WASHINGTON — The death of a Virginia woman who took the Johnson & Johnson COVID-19 vaccine is being investigated due to a rare blood clot issue that has caused this particular vaccine to be paused by the Biden administration and the Food and Drug Administration (FDA).
The information on the woman's death was confirmed by the Virginia Department of Health (VDH), who said the Centers for Disease Control and Prevention (CDC) is working with its department to learn more about the woman's death.
VDH said the woman received the J&J vaccine in March.
"People who have received the Johnson & Johnson vaccine who develop severe headaches, abdominal pain, leg pain, or shortness of breath within three weeks after vaccination should contact their health care provider, or call 911 if it is a medical emergency," said VDH in its statement.
In a joint statement Tuesday, the CDC and the FDA said they were investigating clots in six women that occurred 6 to 13 days after vaccination. The clots were observed in the sinuses of the brain along with reduced platelet counts — making the usual treatment for blood clots, the blood thinner heparin, potentially “dangerous.”
Following the announcement, the Virginia Department of Health said they would cease all Johnson & Johnson vaccines until the investigation is complete.

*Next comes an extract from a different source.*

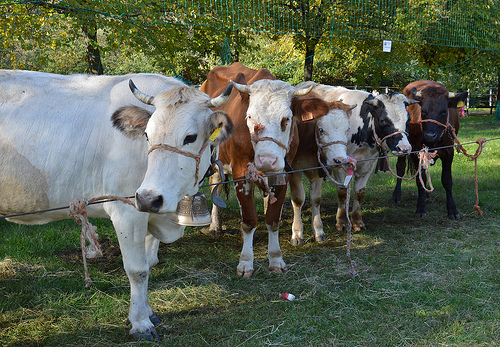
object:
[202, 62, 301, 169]
fur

D.C. and Maryland also were proactive in shutting down the use of the vaccine after the joint announcement.
The Johson & Johnson vaccine is the third type of vaccine being offered to U.S. citizens. Unlike those offered by Moderna and Pfizer, the J&J vaccine is only one shot.
The Virginia death was reported to the CDC’s Vaccine Adverse Event Reporting System (VAERS) and a report can be found by searching the system for VAERS ID 1114806-1.
To date, more than 6.8 million people in the United States have received Johnson & Johnson vaccine doses, according to VDH.